As Jews we love debate, we love peace, we believe that peace can come through debate. But through time we've been aware of the line that exists between the debate partners we can debate with, and the debate partners who are in some other place

 

a place where debate is laughed at - as Putin so clearly has been laughing at the West for months now,

 

a place where protestations of human dignity and decency are seen as weaknesses – as Putin so clearly does,

 

From the time of Amalek, to the time of Edom and on and on, Jews have known that such a debate exists. To be clear, I'm not advocating an all out war against Russia, I'm not advocating a specific geo-political solution at all. But I am clear in my mind that the invasion of the last week has revealed the political leadership of Russia to be, in a phrase that I mean in its deepest historical sense, Beyond the Pale.

 

It's inappropriate to hope that this will calm down.

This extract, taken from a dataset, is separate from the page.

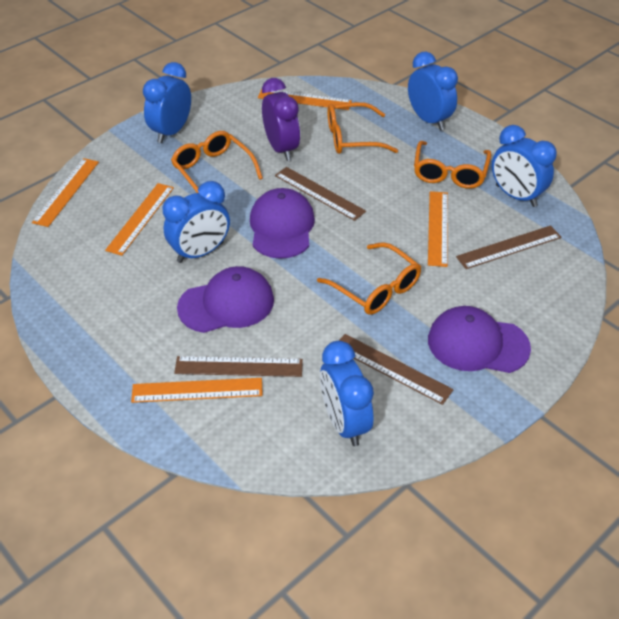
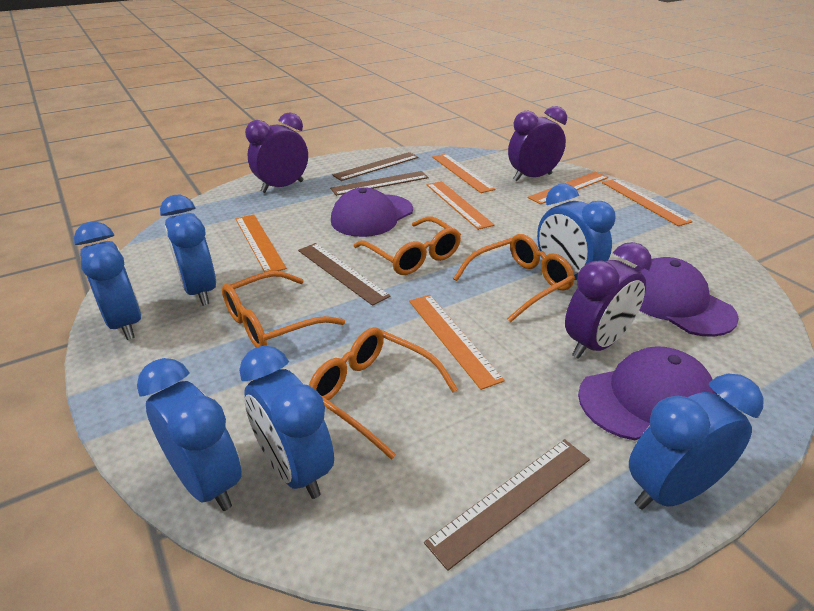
blue clock: [143,62,191,143] [163,181,230,263] [320,341,374,446] [408,52,458,131] [492,125,557,207] = 5 -> [74,221,142,340] [137,358,242,511] [160,195,216,306] [239,345,334,499] [537,184,615,280] [629,374,764,510] = 6
orange ruler: [32,158,99,227] [105,183,174,256] [131,378,263,403] [258,89,352,110] [428,191,448,267] = 5 -> [236,214,287,272] [409,295,505,390] [427,181,494,230] [432,154,495,193] [528,172,608,204] [602,179,693,226] = 6
purple clock: [262,78,300,161] = 1 -> [245,112,308,193] [508,106,567,181] [565,242,652,359] = 3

It's unacceptable to decry this invasion with words that are not matched with strength

 

It's unethical to mourn our own losses at the hands of autocratic bullies and not be prepared to stand with Ukraine at this time in ways that are meaningful and profound.

 

I accept that this invasion is an attack on the civilized way of life we have taken for granted, it is not an attack on a mere Soviet satellite out of mind and out of the concerns of our heart and our tradition.

 

I'm at the Stand with Ukraine demonstration in Central London this afternoon in spirit. I've given to the emergency campaign to support the terrified Jews of Ukraine run by World Jewish Relief.

 

Al Taamod Al Daam Reicha - do not stand by the blood of your fellow, teaches our scripture.

 

For we all created in the image of the divine, and we all have a right to self-determination, security and peace.